• _TEXT_:
════════════════

This will return a json-formatted object, with keys corresponding to file system paths, and byte-array values as contents. Write them to disk using the CLI tool provided with this package:

GIT=$(psql -qAt -c "select git from test_table where id = 1")
node_modules/.bin/plv8-git write --input "$GIT" --output path/to/git/dir

path/to/git/dir will now be a valid git repository, with one file corresponding to each column in test_table. You can cd into it, and run commands like git log, or use your favourite git UI to inspect the history in as much detail as you'd like.

Deletions

You can also take advantage of the git column to track deletions, by adding a delete hook:

create table deleted_history(
  schemaname name,
  tablename name,
  identifier jsonb,
  deleted_at timestamptz,
  git json
);

create function test_table_track_deletion() returns trigger as
$$
  begin
    insert into deleted_history(schemaname, tablename, identifier, deleted_at, git)
    values ('public', 'test_table', jsonb_build_object('id', OLD.id), now(), OLD.git);

    return OLD;
  end
$$
language plpgsql;

create trigger test_table_track_deletion_trigger
  before delete
  on test_table for each row
  execute procedure test_table_track_deletion();

You can now perform deletions as normal and they'll be automatically tracked in deleted_history:

delete from test_table
where id = 1

The deleted_history table can be queried in the same was as the other tables:

select *
from deleted_history
where identifier->>'id' = '1'

This will return something like:

[
  {
    "schemaname": "public",
    "tablename": "test_table",
    "identifier": {
      "id": 1
    },
    "deleted_at": "2020-10-23T12:00:00.000Z",
    "git": {
      "/repo/.git/path/to/object0": "[byte array]",
      "/repo/.git/path/to/object1": "[byte array]",
      "/repo/.git/path/to/object2": "[byte array]",
      "/repo/.git/path/to/object3": "[byte array]",
      "/repo/.git/path/to/object4": "[byte array]",
      "/repo/.git/path/to/object5": "[byte array]",
      "/repo/.git/path/to/object6": "[byte array]",
      "/repo/.git/path/to/object7": "[byte array]",
      "/repo/.git/path/to/object8": "[byte array]",
      "/repo/.git/path/to/object9": "[byte array]",
      "/repo/.git/path/to/object10": "[byte array]"
    }
  }
]

You can use git_log again to get a readable history:

select git_log(git)
from deleted_history
where identifier->>'id' = '1'

[
  {
    "git_log": [
      {
        "message": "test_table_git_track_trigger: BEFORE UPDATE ROW on public.test_table",
        "author": "pguser (pguser@pg.com)",
        "timestamp": "2020-10-23T12:00:00.000Z",
        "changes": [
          {
            "field": "text",
            "new": "updated content",
            "old": "initial content"
          }
        ]
      },
      {
        "message": "test_table_git_track_trigger: BEFORE INSERT ROW on public.test_table",
        "author": "pguser (pguser@pg.com)",
        "timestamp": "2020-10-23T12:00:00.000Z",
        "changes": [
          {
            "field": "id",
            "new": 1
          },
          {
            "field": "text",
            "new": "initial content"
          }
        ]
      }
    ]
  }
]

In this example, deleted_history is generic enough that it could be the "history" table for several other relations, since it uses columns schemaname and tablename, and identifier as the flexible JSONB data type to allow for different types of primary key. This avoids the overhead of needing a new _history table for every relation created - all the data, including history, is captured in the git column. The identifier column is only used for lookups.

════════════════

[Dataset excerpts]

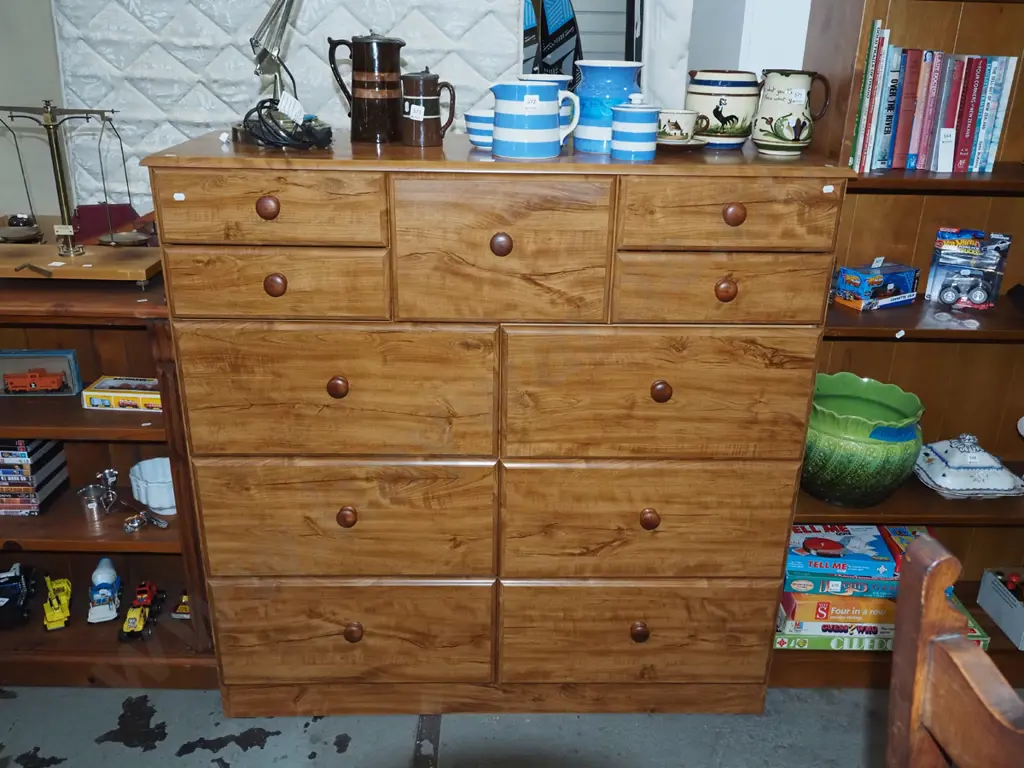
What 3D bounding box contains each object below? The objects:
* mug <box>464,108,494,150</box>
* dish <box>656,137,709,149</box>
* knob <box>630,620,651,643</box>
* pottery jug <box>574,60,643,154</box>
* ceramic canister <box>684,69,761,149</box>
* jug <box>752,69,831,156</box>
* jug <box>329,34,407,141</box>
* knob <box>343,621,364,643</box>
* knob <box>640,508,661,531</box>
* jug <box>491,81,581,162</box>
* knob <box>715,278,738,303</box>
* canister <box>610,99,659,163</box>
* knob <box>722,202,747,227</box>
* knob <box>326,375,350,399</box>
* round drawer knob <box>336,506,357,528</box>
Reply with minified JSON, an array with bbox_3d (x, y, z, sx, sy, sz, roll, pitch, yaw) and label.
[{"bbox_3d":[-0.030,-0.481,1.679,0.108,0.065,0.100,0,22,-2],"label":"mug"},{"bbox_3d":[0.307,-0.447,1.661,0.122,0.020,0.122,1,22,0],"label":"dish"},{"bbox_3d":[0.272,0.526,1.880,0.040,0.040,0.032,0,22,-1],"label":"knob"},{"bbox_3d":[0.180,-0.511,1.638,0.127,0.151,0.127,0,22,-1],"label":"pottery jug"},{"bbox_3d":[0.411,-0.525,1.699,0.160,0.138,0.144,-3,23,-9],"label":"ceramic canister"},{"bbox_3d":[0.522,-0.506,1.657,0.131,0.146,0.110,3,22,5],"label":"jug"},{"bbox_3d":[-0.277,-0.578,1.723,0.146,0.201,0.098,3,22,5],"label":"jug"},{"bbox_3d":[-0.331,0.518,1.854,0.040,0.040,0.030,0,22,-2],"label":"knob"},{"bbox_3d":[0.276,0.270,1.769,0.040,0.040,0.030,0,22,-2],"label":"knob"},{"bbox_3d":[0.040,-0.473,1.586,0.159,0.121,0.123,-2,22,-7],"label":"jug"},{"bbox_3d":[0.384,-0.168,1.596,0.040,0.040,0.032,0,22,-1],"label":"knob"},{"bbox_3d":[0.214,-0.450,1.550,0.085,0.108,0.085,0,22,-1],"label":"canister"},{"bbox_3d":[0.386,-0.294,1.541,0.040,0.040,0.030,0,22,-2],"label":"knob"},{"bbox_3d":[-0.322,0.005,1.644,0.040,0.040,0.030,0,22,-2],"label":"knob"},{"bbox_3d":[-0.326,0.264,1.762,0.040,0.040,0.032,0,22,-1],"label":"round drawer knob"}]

════════════════

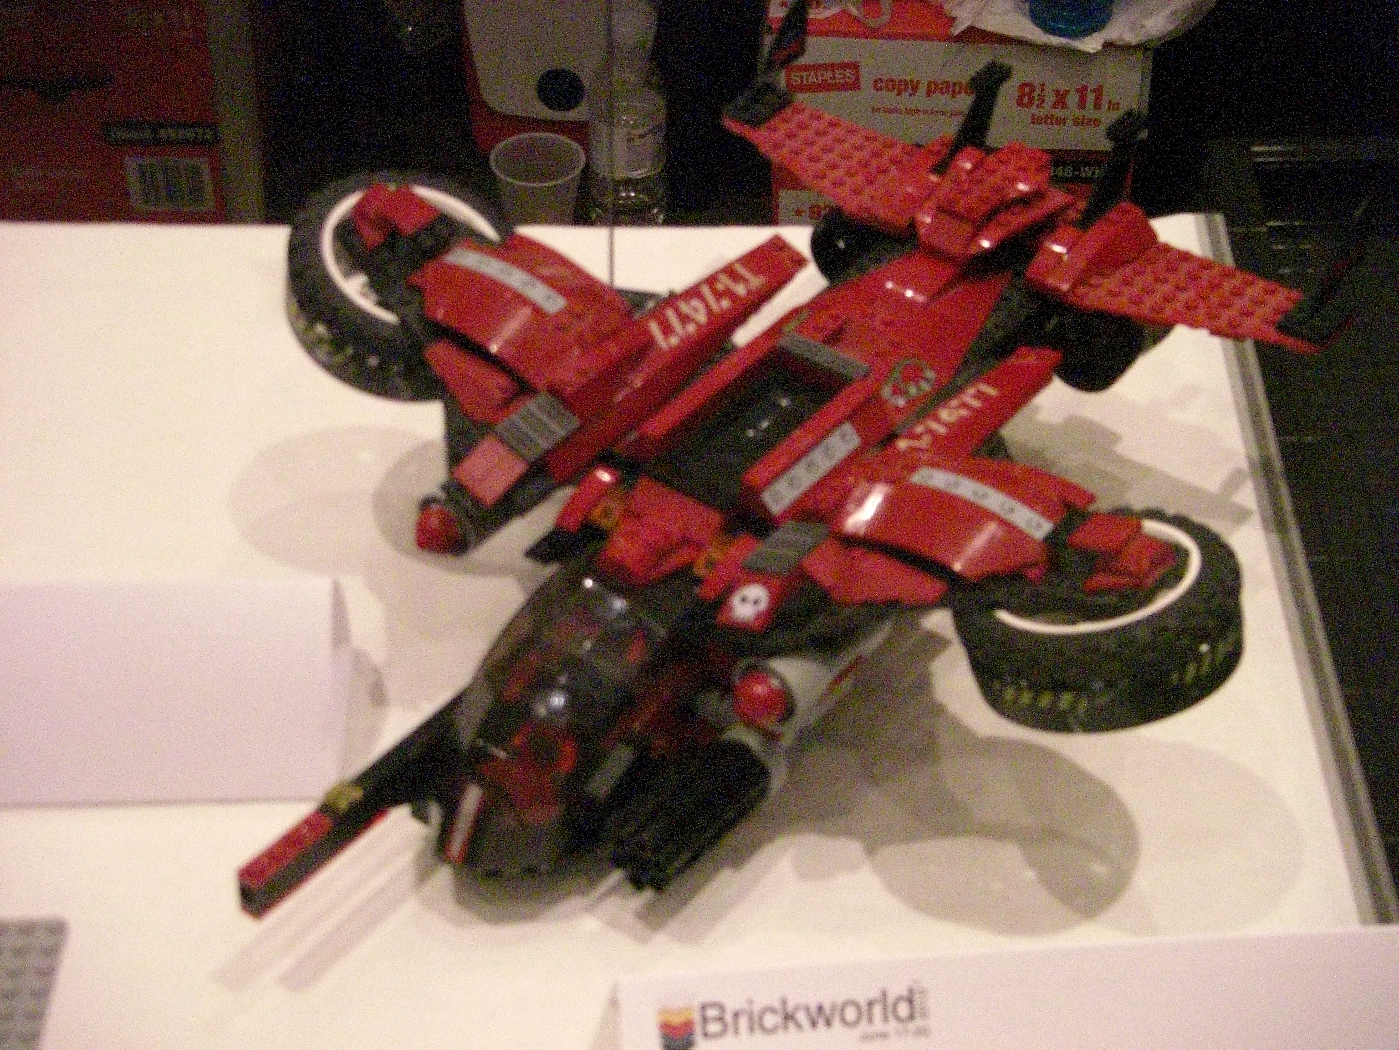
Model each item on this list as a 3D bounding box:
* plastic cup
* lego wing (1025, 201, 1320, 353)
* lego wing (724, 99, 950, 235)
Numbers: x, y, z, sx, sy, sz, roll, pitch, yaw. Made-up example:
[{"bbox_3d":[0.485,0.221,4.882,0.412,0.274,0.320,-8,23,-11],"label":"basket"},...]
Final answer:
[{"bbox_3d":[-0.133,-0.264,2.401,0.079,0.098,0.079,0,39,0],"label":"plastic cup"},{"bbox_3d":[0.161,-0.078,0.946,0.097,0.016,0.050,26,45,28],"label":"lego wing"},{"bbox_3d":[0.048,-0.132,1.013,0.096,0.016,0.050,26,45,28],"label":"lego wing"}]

════════════════

• _REQUIRED ACTIONS_:
- 1) In two sentences, what does the plv8-git text describe?
- 2) In the plv8-git text, what data type does the identifier column use to allow for different types of primary key?
- 3) Write what comes next in the plv8-git text, picking up after its final sentence.

• _EXERCISE ANSWERS_:
- 1) A row's git column can be written to disk as a git repository with the package's CLI tool, and a before-delete trigger can copy that column into a deleted_history table so that deletions are tracked. The deleted_history table can be queried and passed to git_log for a readable history, and its schemaname, tablename and JSONB identifier columns let it serve as the history table for several relations.

- 2) JSONB.

- 3)
Configuraton

You can pass a custom commit message and author by pre-loading the git property with commit details, which can include a commit message and user info:

insert into test_table(
  id,
  text,
  git
)
values(
  2,
  'a value',
  '{ "commit": { "message": "some custom message", "author": { "name": "Alice", "email": "alice@gmail.com" } } }'
)

select git_log(git)
from test_table
where id = 2

[
  {
    "git_log": [
      {
        "message": "some custom message\\n\\ntest_table_git_track_trigger: BEFORE INSERT ROW on public.test_table",
        "author": "Alice (alice@gmail.com)",
        "timestamp": "2020-10-23T12:00:00.000Z",
        "changes": [
          {
            "field": "id",
            "new": 2
          },
          {
            "field": "text",
            "new": "a value"
          }
        ]
      }
    ]
  }
]

git_log also accepts a depth parameter to limit the amount of history that is fetched:

update test_table
set text = 'a new value',
    git = '{ "commit": { "message": "Changed because the previous value was out-of-date"  } }'
where id = 2

select git_log(git, depth := 1)
from test_table
where id = 2

[
  {
    "git_log": [
      {
        "message": "Changed because the previous value was out-of-date\\n\\ntest_table_git_track_trigger: BEFORE UPDATE ROW on public.test_table",
        "author": "pguser (pguser@pg.com)",
        "timestamp": "2020-10-23T12:00:00.000Z",
        "changes": [
          {
            "field": "text",
            "new": "a new value",
            "old": "a value"
          }
        ]
      }
    ]
  }
]

By setting depth := 1, only the most recent change is returned.

Caveat

This library is experimental, and hasn't been pressure-tested. There may well be edge-cases where it falls down.
It hasn't been performance-tested yet. It works well for rows with small, easily-json-stringifiable data. Large, frequently updated rows may hit issues.
It currently uses the JSON data type to store a serialised copy of the .git repo folder. This can likely be optimised to use BYTEA or another data type.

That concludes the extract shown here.